[DOCUMENT]
.....
The Long and Winding Road: Army 2020
RUSI Analysis, 5 Jul 2012
By Professor Michael Clarke, Director General
Size is not everything as the British Army announces reductions in personnel. Though sheer quantity is certainly not irrelevant, the numbers in the Regular Army are rather less important than the structure, training and equipment that it embraces.
By Professor Michael Clarke, Director General, RUSI
The immediate comments about the unveiling of Army 2020 are inevitably about cuts to Army formations. The emotions that surround cap badges are intrinsic to making the regimental system as remarkable as it is, but they can also disguise the fact that throughout history the size of the Army has ballooned up and down as it has evolved and periodically remade itself. The Army's most successful phases normally followed structural change and reform; its disasters have almost always followed a period when tradition has been given undue respect.
Of course, Army 2020 is set in the national context of public expenditure cuts, but it is about much more than that. It is about re-designing the Army, not just for the years after Afghanistan, but for the new years facing us that will be times of disorder, interdependence and technological novelty. It would be nice if the Regular Army could remain at a 100,000 in this re-structuring, but the country does not choose to spend more than around 2 per cent of its GDP on defence, so it cannot. Though sheer quantity is certainly not irrelevant, the numbers in the Regular Army are rather less important than the structure, training and equipment that it embraces.
Configuring an Adaptable Force
Army 2020 is designed to give the country a rapid-reaction brigade that can kick the door in if the need arises, and an 'adaptable force' and supporting elements who, if necessary, can precede its operations, back it up, and do a range of other training and support jobs that will be increasingly important in the coming era. The Army would have to think in similar terms anyway in the circumstances of the next decade and Lieutenant General Nick Carter (the Army 2020 Team Leader) has done a good job in putting the British Army's conceptual thinking some way ahead of its allies and counterparts.
The UK aims to be a model for smaller forces; able to deliver a real punch while broadening the base of the non-combat work to which Armed Forces can contribute. If the ability to deliver such a punch gives the British Army respect and prestige in the world, the adaptable force element should be able to make the most of it in political terms and buy the UK some valuable diplomatic credit. UK Armed Forces want to create some existential deterrence - if the UK comes to visit your part of the world, you will certainly notice - but also to derive from that the political gains that such respect can win. It is a bold and imaginative design and for the UK it is the right road to travel.
.....
[INFORMATION SHOWN]
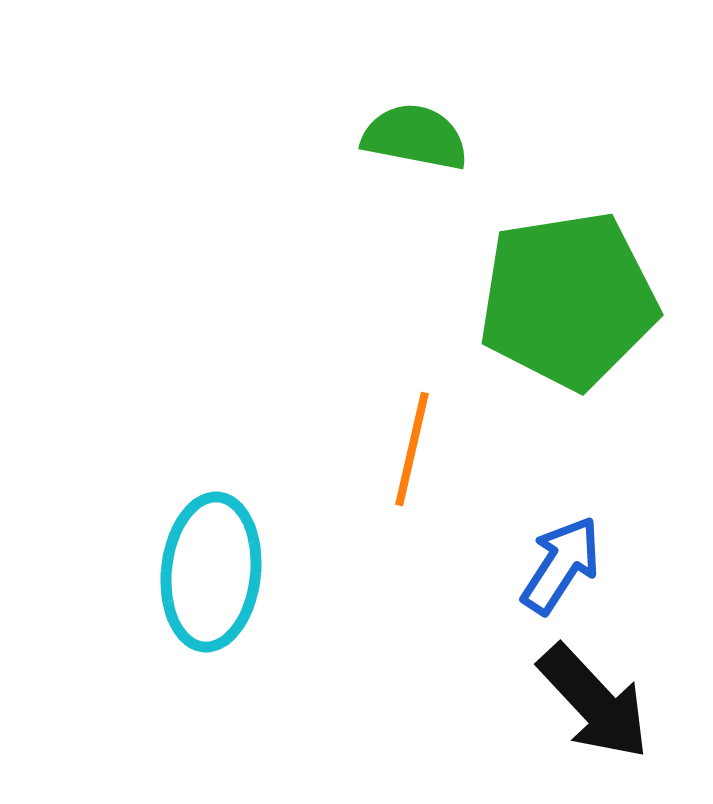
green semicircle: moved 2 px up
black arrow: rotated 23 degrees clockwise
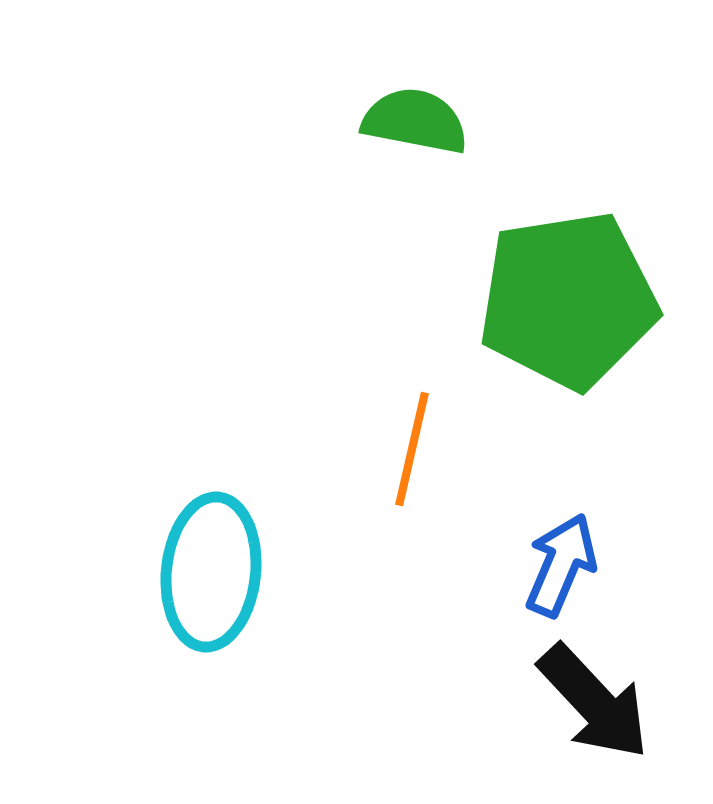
green semicircle: moved 16 px up
blue arrow: rotated 10 degrees counterclockwise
.....
[REQUESTS]
A. In the Army 2020 analysis, do these statements agree with the text? (i) The country spends no more than around 2 per cent of its GDP on defence. (ii) Lieutenant General Nick Carter led the Army 2020 Team. (iii) The Army's most successful phases have followed periods when tradition was given undue respect.
B. The Army 2020 analysis describes the new years facing the country as times of certain things. List every one it names.

[RESPONSES BY TASK]
A.
(i) Yes: "the country does not choose to spend more than around 2 per cent of its GDP on defence"
(ii) Yes: "Lieutenant General Nick Carter (the Army 2020 Team Leader)"
(iii) No: "its disasters have almost always followed a period when tradition has been given undue respect"

B.
- disorder
- interdependence
- technological novelty